_ABOUT THIS TASK_
Given the records below, would you repeat exactly the lines that begin at the one containing "Enumerate all street" and end at the one containing "Detect all street", inclusive?

::: SUPPLIED DATA :::

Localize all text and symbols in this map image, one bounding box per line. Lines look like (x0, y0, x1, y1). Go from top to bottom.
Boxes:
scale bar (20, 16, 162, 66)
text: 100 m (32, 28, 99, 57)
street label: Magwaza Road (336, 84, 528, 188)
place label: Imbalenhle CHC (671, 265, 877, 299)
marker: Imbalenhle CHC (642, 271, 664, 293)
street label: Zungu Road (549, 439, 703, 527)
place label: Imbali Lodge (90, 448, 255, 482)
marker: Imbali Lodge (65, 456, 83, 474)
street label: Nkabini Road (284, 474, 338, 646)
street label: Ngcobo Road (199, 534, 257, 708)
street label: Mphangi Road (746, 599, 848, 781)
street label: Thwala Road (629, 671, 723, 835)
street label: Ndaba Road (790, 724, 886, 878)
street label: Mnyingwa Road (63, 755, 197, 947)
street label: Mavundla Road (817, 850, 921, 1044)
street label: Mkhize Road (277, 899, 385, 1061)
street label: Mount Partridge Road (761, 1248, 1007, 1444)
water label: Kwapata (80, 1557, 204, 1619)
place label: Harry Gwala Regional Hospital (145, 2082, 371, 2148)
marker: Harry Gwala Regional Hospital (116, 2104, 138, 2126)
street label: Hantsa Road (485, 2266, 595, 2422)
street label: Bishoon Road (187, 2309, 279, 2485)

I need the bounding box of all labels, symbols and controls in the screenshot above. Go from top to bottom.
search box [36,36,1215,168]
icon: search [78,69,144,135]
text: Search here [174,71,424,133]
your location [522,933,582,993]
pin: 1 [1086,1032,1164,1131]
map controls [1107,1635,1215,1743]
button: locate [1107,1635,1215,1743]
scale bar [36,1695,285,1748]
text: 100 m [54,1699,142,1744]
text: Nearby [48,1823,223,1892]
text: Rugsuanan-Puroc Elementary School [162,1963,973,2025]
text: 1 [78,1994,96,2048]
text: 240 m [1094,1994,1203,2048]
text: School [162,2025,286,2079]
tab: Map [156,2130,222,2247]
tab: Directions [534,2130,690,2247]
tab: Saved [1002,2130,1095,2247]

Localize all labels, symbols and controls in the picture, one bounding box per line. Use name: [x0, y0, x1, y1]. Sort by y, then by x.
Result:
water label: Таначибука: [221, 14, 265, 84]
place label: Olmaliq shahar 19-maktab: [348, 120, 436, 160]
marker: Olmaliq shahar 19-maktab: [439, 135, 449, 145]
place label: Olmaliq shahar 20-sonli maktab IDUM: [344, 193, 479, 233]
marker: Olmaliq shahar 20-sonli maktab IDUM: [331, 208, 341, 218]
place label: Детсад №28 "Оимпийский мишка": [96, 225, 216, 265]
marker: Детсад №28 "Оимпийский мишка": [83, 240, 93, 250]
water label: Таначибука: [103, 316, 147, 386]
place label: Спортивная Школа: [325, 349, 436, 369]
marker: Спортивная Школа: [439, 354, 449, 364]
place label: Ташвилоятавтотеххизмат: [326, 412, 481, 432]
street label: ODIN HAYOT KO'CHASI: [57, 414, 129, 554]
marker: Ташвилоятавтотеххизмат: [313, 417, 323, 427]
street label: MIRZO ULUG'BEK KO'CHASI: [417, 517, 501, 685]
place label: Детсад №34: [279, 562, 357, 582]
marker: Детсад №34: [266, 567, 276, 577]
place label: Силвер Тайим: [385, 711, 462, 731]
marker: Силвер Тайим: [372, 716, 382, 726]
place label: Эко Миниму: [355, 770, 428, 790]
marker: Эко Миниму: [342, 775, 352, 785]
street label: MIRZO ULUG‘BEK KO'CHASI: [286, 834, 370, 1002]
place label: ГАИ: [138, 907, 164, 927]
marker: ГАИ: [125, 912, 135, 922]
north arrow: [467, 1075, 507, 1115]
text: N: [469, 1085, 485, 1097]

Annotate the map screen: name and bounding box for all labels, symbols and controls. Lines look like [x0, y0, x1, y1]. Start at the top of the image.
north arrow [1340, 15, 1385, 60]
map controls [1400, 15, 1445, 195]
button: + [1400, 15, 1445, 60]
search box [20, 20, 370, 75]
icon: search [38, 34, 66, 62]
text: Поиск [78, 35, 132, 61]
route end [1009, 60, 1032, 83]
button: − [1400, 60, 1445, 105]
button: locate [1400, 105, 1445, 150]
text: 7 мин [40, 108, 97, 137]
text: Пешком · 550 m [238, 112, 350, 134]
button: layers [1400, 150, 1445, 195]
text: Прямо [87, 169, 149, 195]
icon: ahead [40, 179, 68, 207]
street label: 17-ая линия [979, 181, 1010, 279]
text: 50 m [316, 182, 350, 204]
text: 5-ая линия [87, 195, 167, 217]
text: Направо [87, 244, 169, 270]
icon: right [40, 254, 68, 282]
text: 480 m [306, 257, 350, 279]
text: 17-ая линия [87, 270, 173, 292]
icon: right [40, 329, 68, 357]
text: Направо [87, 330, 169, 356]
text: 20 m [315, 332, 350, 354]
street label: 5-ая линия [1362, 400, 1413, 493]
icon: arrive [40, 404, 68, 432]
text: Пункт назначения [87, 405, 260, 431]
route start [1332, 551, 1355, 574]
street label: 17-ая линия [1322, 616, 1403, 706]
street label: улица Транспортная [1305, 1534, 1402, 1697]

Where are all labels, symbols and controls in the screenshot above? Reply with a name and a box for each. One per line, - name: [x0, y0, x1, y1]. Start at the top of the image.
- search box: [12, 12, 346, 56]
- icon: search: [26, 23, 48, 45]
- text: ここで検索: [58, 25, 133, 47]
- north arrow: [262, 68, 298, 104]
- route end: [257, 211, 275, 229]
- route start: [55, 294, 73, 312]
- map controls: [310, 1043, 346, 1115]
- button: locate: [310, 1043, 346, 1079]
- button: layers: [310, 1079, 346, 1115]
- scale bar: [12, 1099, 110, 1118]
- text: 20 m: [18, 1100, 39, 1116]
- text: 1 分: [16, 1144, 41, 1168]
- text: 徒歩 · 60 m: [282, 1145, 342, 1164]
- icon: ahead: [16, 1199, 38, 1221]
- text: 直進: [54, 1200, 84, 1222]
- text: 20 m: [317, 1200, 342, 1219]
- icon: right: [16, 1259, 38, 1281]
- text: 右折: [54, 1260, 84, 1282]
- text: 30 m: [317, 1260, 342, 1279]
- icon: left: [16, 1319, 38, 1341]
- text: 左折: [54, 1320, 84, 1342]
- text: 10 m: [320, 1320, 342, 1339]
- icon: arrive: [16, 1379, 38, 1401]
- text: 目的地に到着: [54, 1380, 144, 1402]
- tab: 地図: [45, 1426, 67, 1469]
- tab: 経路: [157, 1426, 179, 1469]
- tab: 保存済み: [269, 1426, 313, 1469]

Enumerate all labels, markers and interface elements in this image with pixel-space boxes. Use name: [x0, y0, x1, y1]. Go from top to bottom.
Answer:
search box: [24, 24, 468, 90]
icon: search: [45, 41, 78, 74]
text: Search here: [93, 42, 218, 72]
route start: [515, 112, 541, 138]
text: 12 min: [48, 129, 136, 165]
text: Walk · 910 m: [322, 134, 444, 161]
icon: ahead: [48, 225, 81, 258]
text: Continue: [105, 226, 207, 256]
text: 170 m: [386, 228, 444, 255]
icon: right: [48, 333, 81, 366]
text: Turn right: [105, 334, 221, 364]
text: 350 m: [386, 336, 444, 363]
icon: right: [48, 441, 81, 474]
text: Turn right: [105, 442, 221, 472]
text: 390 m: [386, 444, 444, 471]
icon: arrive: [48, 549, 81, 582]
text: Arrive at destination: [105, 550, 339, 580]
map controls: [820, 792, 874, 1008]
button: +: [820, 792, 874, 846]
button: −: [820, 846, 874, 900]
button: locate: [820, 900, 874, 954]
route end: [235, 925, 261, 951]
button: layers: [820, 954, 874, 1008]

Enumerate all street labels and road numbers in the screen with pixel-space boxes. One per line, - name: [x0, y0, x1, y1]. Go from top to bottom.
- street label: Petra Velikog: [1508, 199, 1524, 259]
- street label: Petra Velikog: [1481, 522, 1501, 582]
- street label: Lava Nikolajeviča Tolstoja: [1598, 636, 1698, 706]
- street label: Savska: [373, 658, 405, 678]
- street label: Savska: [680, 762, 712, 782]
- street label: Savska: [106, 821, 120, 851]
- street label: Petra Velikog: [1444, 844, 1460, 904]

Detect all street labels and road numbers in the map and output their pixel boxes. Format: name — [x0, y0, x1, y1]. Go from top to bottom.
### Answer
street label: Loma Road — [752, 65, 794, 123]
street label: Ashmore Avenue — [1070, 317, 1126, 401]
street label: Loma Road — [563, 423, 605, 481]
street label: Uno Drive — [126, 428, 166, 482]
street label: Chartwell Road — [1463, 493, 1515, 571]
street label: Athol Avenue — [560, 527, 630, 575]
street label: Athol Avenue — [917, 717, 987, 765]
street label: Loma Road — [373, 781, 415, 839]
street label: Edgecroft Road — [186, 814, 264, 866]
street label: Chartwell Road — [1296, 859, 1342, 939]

:::

_COMPLETED EXERCISE_
Enumerate all street labels and road numbers in the screen with pixel-space boxes. One per line, - name: [x0, y0, x1, y1]. Go from top to bottom.
- street label: Petra Velikog: [1508, 199, 1524, 259]
- street label: Petra Velikog: [1481, 522, 1501, 582]
- street label: Lava Nikolajeviča Tolstoja: [1598, 636, 1698, 706]
- street label: Savska: [373, 658, 405, 678]
- street label: Savska: [680, 762, 712, 782]
- street label: Savska: [106, 821, 120, 851]
- street label: Petra Velikog: [1444, 844, 1460, 904]

Detect all street labels and road numbers in the map and output their pixel boxes. Format: name — [x0, y0, x1, y1]. Go from top to bottom.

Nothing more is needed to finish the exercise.